# Hackney Development Guide
This guide covers development setup, testing, and contributing to hackney.
## Prerequisites
- Erlang/OTP 27 or later
- rebar3 3.24.0 or later
### Platform-specific requirements
**macOS:**
```bash
brew install erlang
```
**Ubuntu/Debian:**
```bash
sudo apt-get install erlang build-essential
```
**FreeBSD:**
```bash
pkg install erlang-runtime28 rebar3
```
## Building
Clone the repository:
```bash
git clone https://github.com/benoitc/hackney.git
cd hackney
```
Build the project:
```bash
rebar3 compile
```
This will compile all Erlang source files and fetch dependencies (including the pure Erlang QUIC library for HTTP/3 support).
## Running Tests
Run all tests:
```bash
rebar3 eunit
```
Run specific test modules:
```bash
rebar3 eunit --module=hackney_quic_tests
rebar3 eunit --module=hackney_http3_tests
```
### Running tests with httpbin
Some tests require the httpbin server.
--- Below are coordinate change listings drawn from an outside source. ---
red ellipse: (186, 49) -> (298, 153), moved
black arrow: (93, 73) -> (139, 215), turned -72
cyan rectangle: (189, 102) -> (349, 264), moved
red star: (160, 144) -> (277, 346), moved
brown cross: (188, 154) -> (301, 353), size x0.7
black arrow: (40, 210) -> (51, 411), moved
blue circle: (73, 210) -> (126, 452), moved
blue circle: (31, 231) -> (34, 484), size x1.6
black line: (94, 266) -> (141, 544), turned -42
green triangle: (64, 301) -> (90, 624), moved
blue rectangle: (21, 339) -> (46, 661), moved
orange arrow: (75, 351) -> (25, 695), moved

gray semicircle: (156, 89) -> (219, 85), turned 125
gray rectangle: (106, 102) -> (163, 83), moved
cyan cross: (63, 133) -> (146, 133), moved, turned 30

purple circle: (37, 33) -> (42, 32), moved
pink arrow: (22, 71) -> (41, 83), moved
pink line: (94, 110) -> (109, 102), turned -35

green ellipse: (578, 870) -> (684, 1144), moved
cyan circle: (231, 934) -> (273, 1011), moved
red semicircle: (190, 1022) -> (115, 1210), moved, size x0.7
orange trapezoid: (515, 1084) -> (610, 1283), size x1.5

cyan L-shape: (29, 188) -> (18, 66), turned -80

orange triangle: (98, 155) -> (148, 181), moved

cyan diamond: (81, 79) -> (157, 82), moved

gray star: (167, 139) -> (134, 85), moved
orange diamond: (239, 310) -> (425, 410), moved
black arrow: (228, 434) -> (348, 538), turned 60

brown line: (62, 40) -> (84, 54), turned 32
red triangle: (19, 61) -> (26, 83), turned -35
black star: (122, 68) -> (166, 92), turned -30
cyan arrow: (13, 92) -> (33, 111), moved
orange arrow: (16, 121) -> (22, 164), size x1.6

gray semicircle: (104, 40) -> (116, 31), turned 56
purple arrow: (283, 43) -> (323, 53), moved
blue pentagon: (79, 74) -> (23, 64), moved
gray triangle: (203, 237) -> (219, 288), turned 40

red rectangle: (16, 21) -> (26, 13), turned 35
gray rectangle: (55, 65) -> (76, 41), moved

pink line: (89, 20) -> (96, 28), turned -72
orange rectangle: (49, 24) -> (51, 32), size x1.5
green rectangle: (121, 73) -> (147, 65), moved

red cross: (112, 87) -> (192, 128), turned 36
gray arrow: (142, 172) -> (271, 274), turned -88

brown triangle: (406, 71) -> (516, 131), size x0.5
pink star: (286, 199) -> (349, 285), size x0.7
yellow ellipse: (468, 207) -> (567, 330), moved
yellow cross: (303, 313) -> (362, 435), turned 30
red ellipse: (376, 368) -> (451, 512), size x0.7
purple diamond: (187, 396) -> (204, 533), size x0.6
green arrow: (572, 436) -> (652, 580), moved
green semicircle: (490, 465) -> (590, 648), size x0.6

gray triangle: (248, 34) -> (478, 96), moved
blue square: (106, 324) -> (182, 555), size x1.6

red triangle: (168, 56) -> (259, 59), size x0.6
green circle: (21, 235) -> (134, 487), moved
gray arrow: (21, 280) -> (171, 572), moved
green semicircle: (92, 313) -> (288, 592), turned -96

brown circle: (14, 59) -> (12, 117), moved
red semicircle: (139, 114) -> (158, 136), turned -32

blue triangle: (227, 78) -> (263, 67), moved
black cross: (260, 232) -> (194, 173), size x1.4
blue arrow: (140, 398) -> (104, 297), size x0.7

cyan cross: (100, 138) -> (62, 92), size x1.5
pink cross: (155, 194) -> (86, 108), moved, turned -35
Start it before running tests:
```bash
pip3 install httpbin gunicorn
gunicorn -b 127.0.0.1:8000 httpbin:app &
rebar3 eunit
```
## Local Docker Testing
A Dockerfile is provided for testing on Linux locally, which mirrors the GitHub CI environment.
### Building the Docker image
```bash
docker build -f Dockerfile.test -t hackney-test .
```
### Running tests in Docker
Run all tests:
```bash
docker run --rm hackney-test
```
Run specific test modules:
```bash
docker run --rm hackney-test bash -c "rebar3 eunit --module=hackney_quic_tests"
```
### Interactive debugging in Docker
Start an interactive shell:
```bash
docker run --rm -it hackney-test bash
```
Then you can:
- Run tests manually: `rebar3 eunit`
- Start an Erlang shell: `rebar3 shell`
## QUIC/HTTP3 Development
HTTP/3 support uses a pure Erlang QUIC implementation from the `quic` dependency.
### Source Files
- `src/hackney_quic.erl` - QUIC/HTTP3 transport wrapper
- `src/hackney_qpack.erl` - QPACK header compression
- `src/hackney_h3.erl` - HTTP/3 high-level API
The underlying QUIC implementation is in the `quic` dependency which provides:
- TLS 1.3 handshake
- QUIC packet encoding/decoding
- Congestion control
- Loss recovery
## Code Style
### Erlang
- Follow standard Erlang conventions
- Use edoc for function documentation
- Keep lines under 100 characters
## Submitting Changes
1. Fork the repository
2. Create a feature branch: `git checkout -b feature/my-feature`
3. Make your changes
4. Run tests locally and in Docker
5. Commit with clear messages
6. Push and create a pull request
### Commit Message Format
```
type: short description
Longer description if needed.
```
Types: `fix`, `feat`, `docs`, `test`, `refactor`, `ci`, `chore`
## Continuous Integration
CI runs on:
- Linux x86_64 (OTP 27.2, 28.0)
- Linux ARM64 (OTP 27.2)
- macOS ARM64 (OTP 27)
- FreeBSD 14.2 (OTP 28)
All CI jobs must pass before merging.